■ Consigne écrite A:
Répondez à ces questions sur le texte consacré aux drames nationaux :
(i) Selon le texte, quelle part des enfants de moins de cinq ans est mal nourrie à Montréal ?
(ii) Quel événement sportif constitue le drame national de la France ?
(iii) Quels pays sont nommés parmi les plus gros fournisseurs de personnes déplacées et réfugiées ?
■ Consigne écrite B: Prolongez le texte sur les drames nationaux en reprenant juste après sa dernière phrase.

D R A M E S   N A T I O N A U X 27-06-02

par Brigitte Verdière

Somalies au Kenya encore déplacées après que la rivière ait innondé leur camp
Le Québec vit un drame national. Non pas celui de reconnaître la pauvreté qui règne dans la province. Non pas celui d'apprendre qu'un enfant sur deux de moins de cinq ans est mal nourri à Montréal. Non : le drame c'est que, faute de rentabilité commerciale, il n'y aura plus de diffusion de matches de hockey sur la chaîne de télévision publique.

La France vit un drame national. Non pas celui de compter près d'un cinquième d'électeurs prêts à élire un président fasciste, exclusif, raciste, machiste, ni celui d'avoir élu un président qui est, de notoriété publique, un corrompu et un voleur. Non : les Bleus ont été éliminés, dès le premier tour de la Coupe du monde de football.

L'Argentine vit un drame similaire. Vous avez compris que je ne fais pas allusion à la corruption et à la gabegie qui ont plongé ce pays dans un marasme économique sans précédent.

La Colombie, le Congo, le Sri Lanka, l'Iran... vivent des drames nationaux. Ces pays sont parmi les plus gros fournisseurs de personnes déplacées et réfugiées dans le monde. Est-ce la peine que je vous dise que la grosse masse de ces personnes sont des femmes, des enfants et des vieillards?

■ Données enregistrées:
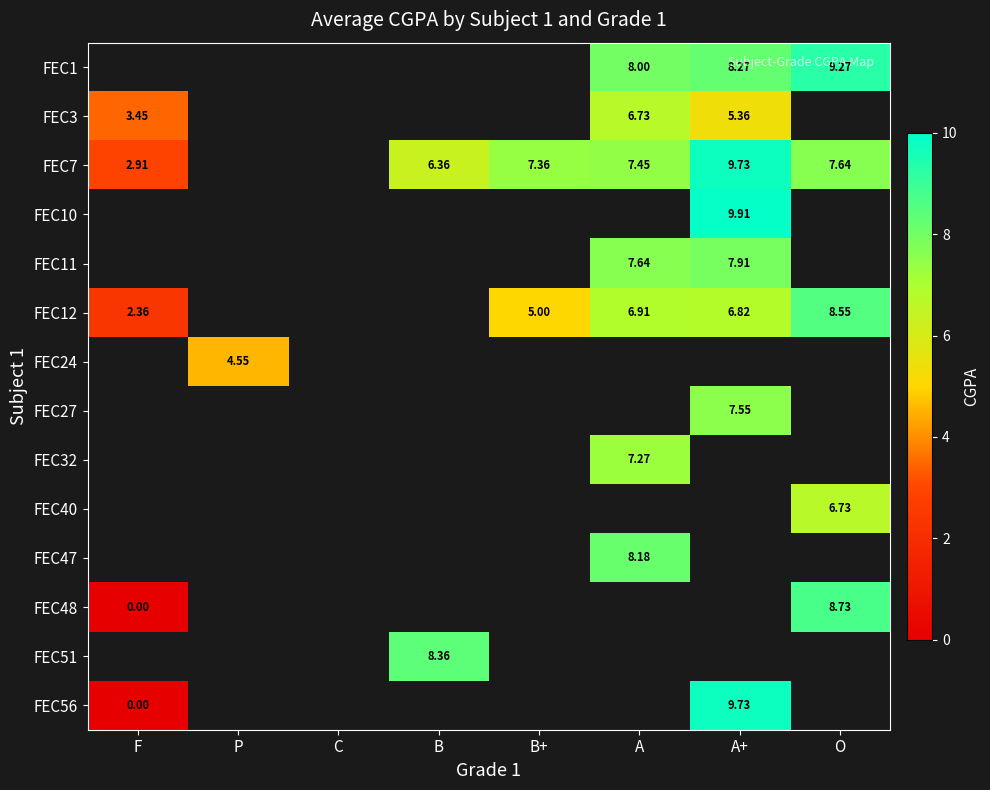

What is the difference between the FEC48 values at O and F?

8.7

...

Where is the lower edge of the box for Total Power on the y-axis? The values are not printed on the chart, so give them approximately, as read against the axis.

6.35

■ Réponse à l'exercice A:
(i) Un enfant sur deux.
(ii) L'élimination des Bleus dès le premier tour de la Coupe du monde de football.
(iii) La Colombie, le Congo, le Sri Lanka et l'Iran.

■ Réponse à l'exercice B:
Les nouvelles que diffusent, reprennent, relaient, amplifient les journaux de par le monde répondent, en gros, aux mêmes règles : proximité (un mort dans mon voisinage m'émeut plus que 50 morts au bout de mon continent), sensationnalisme, léger ou non, originalité de l'information... Alors, les vrais drames humains qui accablent de manière récurrente la même portion la plus faible de la société, qui s'en soucie? Au cours de l'été 2002, il y avait pourtant de quoi se faire quelques cheveux blancs : journée internationale contre le travail des enfants (12 juin); sommet sur l'agriculture et la faim dans le monde à Rome (boudé par les pays riches), etc.

Ces histoires ont des noms, des visages. C'est Ricardo, un ami étudiant colombien, qui ne se voit pas d'avenir dans son pays ravagé par la guerre civile et la violence. C'est Doina, en Roumanie, qui a donné naissance à sa petite fille trisomique parce que, dans ce pays arriéré, on n'impose pas de test aux femmes enceintes de plus de 35 ans. C'est Amina, au Mali, qui veut mettre sur pied des actions contre les mutilations génitales dans son village natal et que sa mère prévient : "Ne viens pas parler de cela ici!"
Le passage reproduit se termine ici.